Giant panda Lin Hui, the 21-year-old star attraction at Chiang Mai Zoo in Thailand, has died of multiple organ failure caused by atherosclerosis and embolism. The diagnosis was made after pathologic and etiological examination by a joint team of experts from China and Thailand, the China Conservation and Research Center for the Giant Panda said in a statement on Tuesday.
Lin Hui passed away on the morning of April 19 after fainting suddenly the day before. The zoo announced that Lin Hui first showed unusual symptoms on April 18 and was given a close examination, the Bangkok Post reported.
In a video taken by a tourist who visited the zoo on Tuesday, Lin Hui was seen lying feebly on the ground with blood stains on her nose and neck. She also seemed a bit nauseous, the tourist said in the video.
Upon learning the news, experts at the China Conservation and Research Center for the Giant Panda immediately reached the zoo to guide medical rescue efforts for the panda, but regrettably they were unable to save her life, Chinese Foreign Ministry spokesperson Wang Wenbin said at a press briefing.
The Chinese side attached great importance to the death of Lin Hui and urgently deployed experts to Thailand to investigate the cause of death, read the statement on the website of the China Conservation and Research Center for the Giant Panda.
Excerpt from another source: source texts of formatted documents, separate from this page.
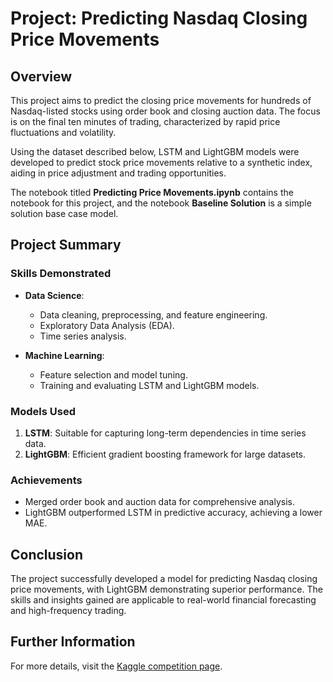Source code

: # Project: Predicting Nasdaq Closing Price Movements

## Overview

This project aims to predict the closing price movements for hundreds of Nasdaq-listed stocks using order book and closing auction data. The focus is on the final ten minutes of trading, characterized by rapid price fluctuations and volatility. 

Using the dataset described below, LSTM and LightGBM models were developed to predict stock price movements relative to a synthetic index, aiding in price adjustment and trading opportunities.

The notebook titled **Predicting Price Movements.ipynb** contains the notebook for this project, and the notebook **Baseline Solution** is a simple solution base case model.


## Project Summary

### Skills Demonstrated
- **Data Science**:
  - Data cleaning, preprocessing, and feature engineering.
  - Exploratory Data Analysis (EDA).
  - Time series analysis.

- **Machine Learning**:
  - Feature selection and model tuning.
  - Training and evaluating LSTM and LightGBM models.

### Models Used
1. **LSTM**: Suitable for capturing long-term dependencies in time series data.
2. **LightGBM**: Efficient gradient boosting framework for large datasets.

### Achievements
- Merged order book and auction data for comprehensive analysis.
- LightGBM outperformed LSTM in predictive accuracy, achieving a lower MAE.

## Conclusion

The project successfully developed a model for predicting Nasdaq closing price movements, with LightGBM demonstrating superior performance. The skills and insights gained are applicable to real-world financial forecasting and high-frequency trading.

## Further Information

For more details, visit the [Kaggle competition page](https://www.kaggle.com/competitions/optiver-trading-at-the-close).
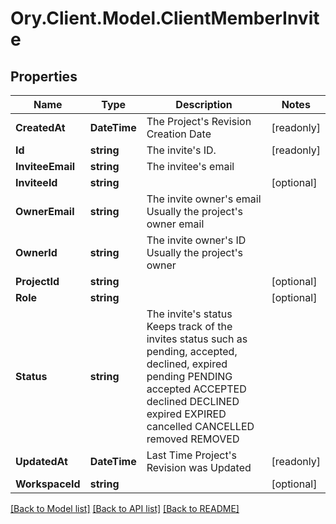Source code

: # Ory.Client.Model.ClientMemberInvite

## Properties

Name | Type | Description | Notes
------------ | ------------- | ------------- | -------------
**CreatedAt** | **DateTime** | The Project&#39;s Revision Creation Date | [readonly] 
**Id** | **string** | The invite&#39;s ID. | [readonly] 
**InviteeEmail** | **string** | The invitee&#39;s email | 
**InviteeId** | **string** |  | [optional] 
**OwnerEmail** | **string** | The invite owner&#39;s email Usually the project&#39;s owner email | 
**OwnerId** | **string** | The invite owner&#39;s ID Usually the project&#39;s owner | 
**ProjectId** | **string** |  | [optional] 
**Role** | **string** |  | [optional] 
**Status** | **string** | The invite&#39;s status Keeps track of the invites status such as pending, accepted, declined, expired pending PENDING accepted ACCEPTED declined DECLINED expired EXPIRED cancelled CANCELLED removed REMOVED | 
**UpdatedAt** | **DateTime** | Last Time Project&#39;s Revision was Updated | [readonly] 
**WorkspaceId** | **string** |  | [optional] 

[[Back to Model list]](../README.md#documentation-for-models) [[Back to API list]](../README.md#documentation-for-api-endpoints) [[Back to README]](../README.md)

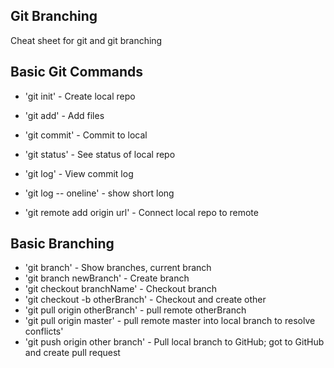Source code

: ## Git Branching
Cheat sheet for git and git branching

## Basic Git Commands

* 'git init' - Create local repo
* 'git add' - Add files
* 'git commit' - Commit to local
* 'git status' - See status of local repo
* 'git log' - View commit log

* 'git log -- oneline' - show short long

* 'git remote add origin url' - Connect local repo to remote


## Basic Branching

* 'git branch' - Show branches, current branch
* 'git branch newBranch' - Create branch
* 'git checkout branchName' - Checkout branch
* 'git checkout -b otherBranch' - Checkout and create other
* 'git pull origin otherBranch' - pull remote otherBranch
* 'git pull origin master' - pull remote master into local branch to resolve conflicts'
* 'git push origin other branch' - Pull local branch to GitHub; got to GitHub and create pull request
Experts concluded that the elderly panda had died of multiple organ failure due to atherosclerosis and embolism. The nosebleed seen in the video was caused by hemangioma in her nasal cavity and contamination in other parts of her fur.
Chinese experts also conducted a thorough and detailed assessment of the facilities, medical team, food management, health system and diet management of the Chiang Mai Zoo where Lin Hui lived, and confirmed that it meets the requirements for giant panda breeding management and disease prevention and control.
Lin Hui was born in China on September 28, 2001. She was sent to Chiang Mai Zoo on October 12, 2003 as a goodwill ambassador between the two countries. She was scheduled to return to China this year.
Under the loving care of Chinese and Thai professionals, she has brought much joy to the Thai public over the years and has played an active role in promoting China-Thai cooperation in giant panda conservation and civil exchanges, Wang noted.
The Bangkok Post said Lin Hui was an instant star attraction. More than 7.4 million visitors have visited the zoo since October 2003 to see Lin Hui and Chuang Chuang, the two giant pandas on loan from China, according to the zoo director.
Since the launch of the China-Thailand Giant Panda research project 20 years ago, the two sides have achieved positive results in the protection and breeding of endangered species, as well as disease prevention and control, public education and other aspects, making positive contributions to the friendship between the two countries.
Both China and Thailand deeply regret the loss of Lin Hui, and the two countries will work together to deal with the aftermath of it, the China Conservation and Research Center for the Giant Panda noted.